This will no doubt shock you, but I wasn’t completely truthful in my column Sunday about taking a Tour around Baytown. I apologize.
Now before you totally misunderstand, we – Wife Margie and myself personally – DID take the Tour. We took it exactly like I reported.
I did fudge somewhat when talking about the busy, non-stop life we live. In actuality, we may be the most boring couple in Baytown. We barely get out of the house, even during healthy times, which we’re praying will return soon.
So we already “self-quarantine.”
I bring this up because of what the world is going through as leaders, doctors, and scientists work to kick coronavirus squarely in its arrogant butt.
You’ll agree, I’m certain, that life has dramatically changed like never before.
Naturally, there have been a number of excruciating adjustments in the way humanoids conduct themselves. I’ll look at a couple.
One that is extremely sorrowful is what’s happening regarding funeral services if someone passes during the pandemic. We used to take final rites for granted. Not presently.

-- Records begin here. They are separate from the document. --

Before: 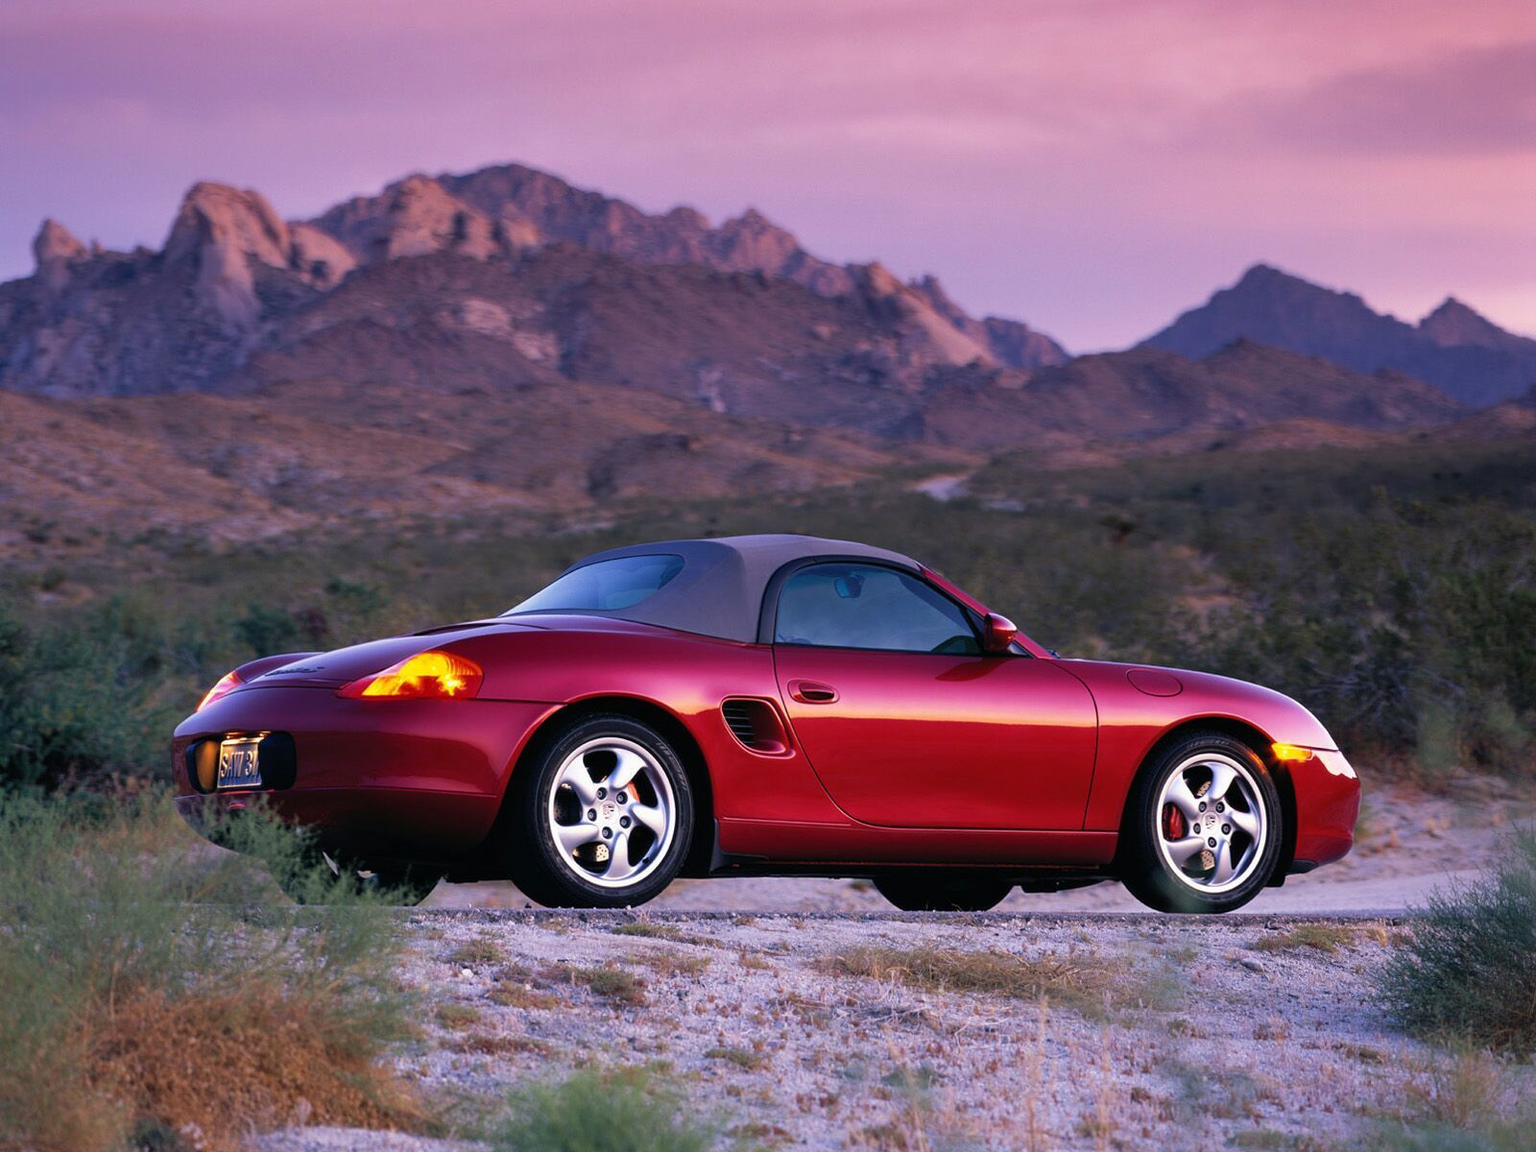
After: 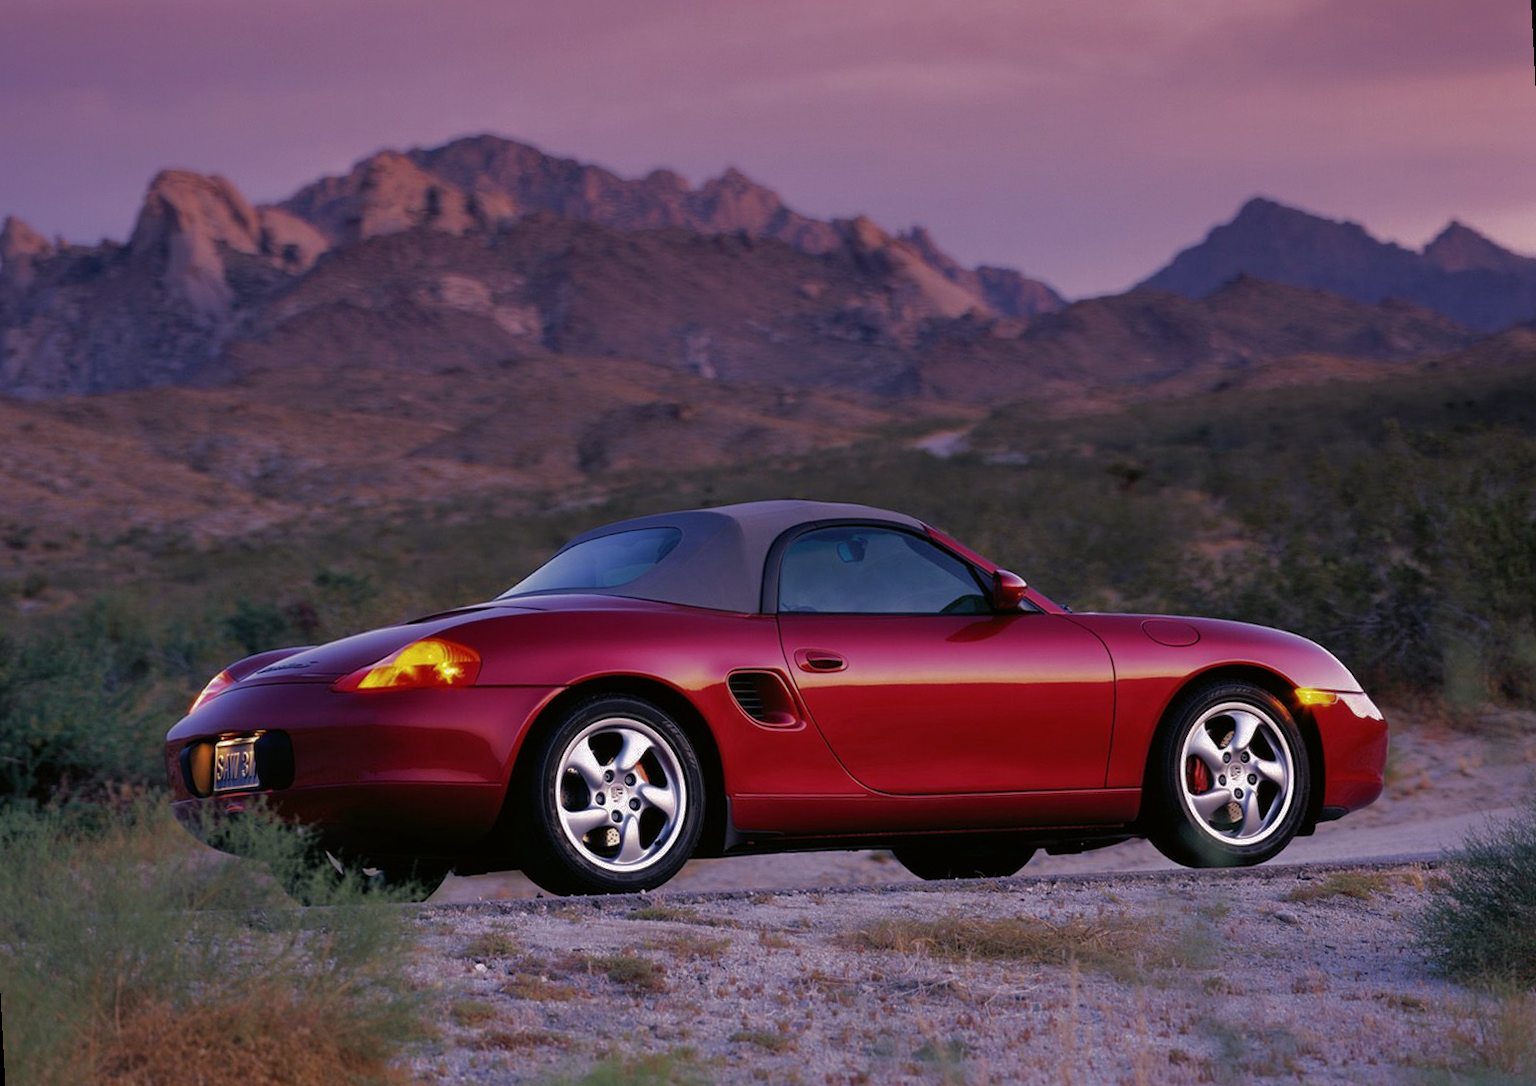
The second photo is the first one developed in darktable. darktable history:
shadows and highlights: shadows 20.55, highlights -20.99, soften with gaussian
contrast brightness saturation: contrast 0.05
color correction: highlights a* 3.12, highlights b* -1.55, shadows a* -0.101, shadows b* 2.52, saturation 0.98
rotate and perspective: rotation -3°, crop left 0.031, crop right 0.968, crop top 0.07, crop bottom 0.93
base curve: curves: ch0 [(0, 0) (0.841, 0.609) (1, 1)]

In death notice after death notice, families are being forced to have “services at a later date,” say the obituaries. Many obits go on to say “private burial rites will be held for family only.”
Some families have chosen a private interment as the ONLY service.
Wife Margie and I experienced the current funeral dilemma the other day after dear friend Bill Bowes passed. Bill was the husband of Barbara, my teammate/coworker in our days with Congressman Jack Fields. We feel an empty void that we can’t honor Bill properly.
Who could’ve imagined such a thing?
But that’s today’s reality.
Another thing is, families are being kept away from hospitals, even when a family member is being treated. Hard to believe.
This is happening to good friend Carl Theiss, who underwent major surgery recently.
His sweet wife Mandy was allowed to stay while a long operation was performed, but was sent home at completion. That leaves Carl alone, but it also leaves Mandy and the Theiss’ kiddos, Derek, Tori, and Nick, alone and communicating by phone.
Carl has received overwhelming support from friends and family, albeit at a distance. That’s good.
I particularly liked a text about Carl sent by Baytown Christian Academy Athletic Director Kevin Jones.
In part, Kevin described Carl as “a local icon in the sporting community with countless achievements.” True.
But Kevin could’ve said “with countless achievements, thanks to Jim Finley.” No problem. My feelings aren’t hurt. Much.
So Carl’s been alone a lot, but not in spirit and love.
Many other families are going through the same thing. Bless them.
Even from the Finleys’ standpoint, as boring as we are, life isn’t the same in many ways.
Not that it matters, but most mornings I have to look at the calendar to see what day it is. Sound familiar?
Before all this happened, life was pretty routine. Slow but routine.
Like, I enjoy the fun-filled Gathering Of Old Toots (GOOTs) meetings every Tuesday. GOOTs, of course, is the luncheonette made up of some of Baytown’s most famous and beloved citizens (excluding me). It’s now postponed temporarily.
Too, we attend mass at St. Joseph Catholic Church every Saturday, where I “star” as one of the state’s best ushers. But that’s on hold.
Meanwhile, Wife Margie went out with her church friends, and I attended The Sun Reader Advisory Board meeting. Not now.
Now about all we do – since a large percentage of our family moved to Magnolia, or whatever it’s called – is order take-out, go to the drug store, and grocery shop (quickly).
To get a feel for what’s happening outside, recently about mid-afternoon we drove down the Garth Road International Speedway to see what was going on. Not a lot. The much-reduced traffic on easily the city’s most heavily traveled roadway was almost spooky.
But soon, hopefully, life will return to normal, and we can enjoy family and friends again.
And I can complain about Garth Road.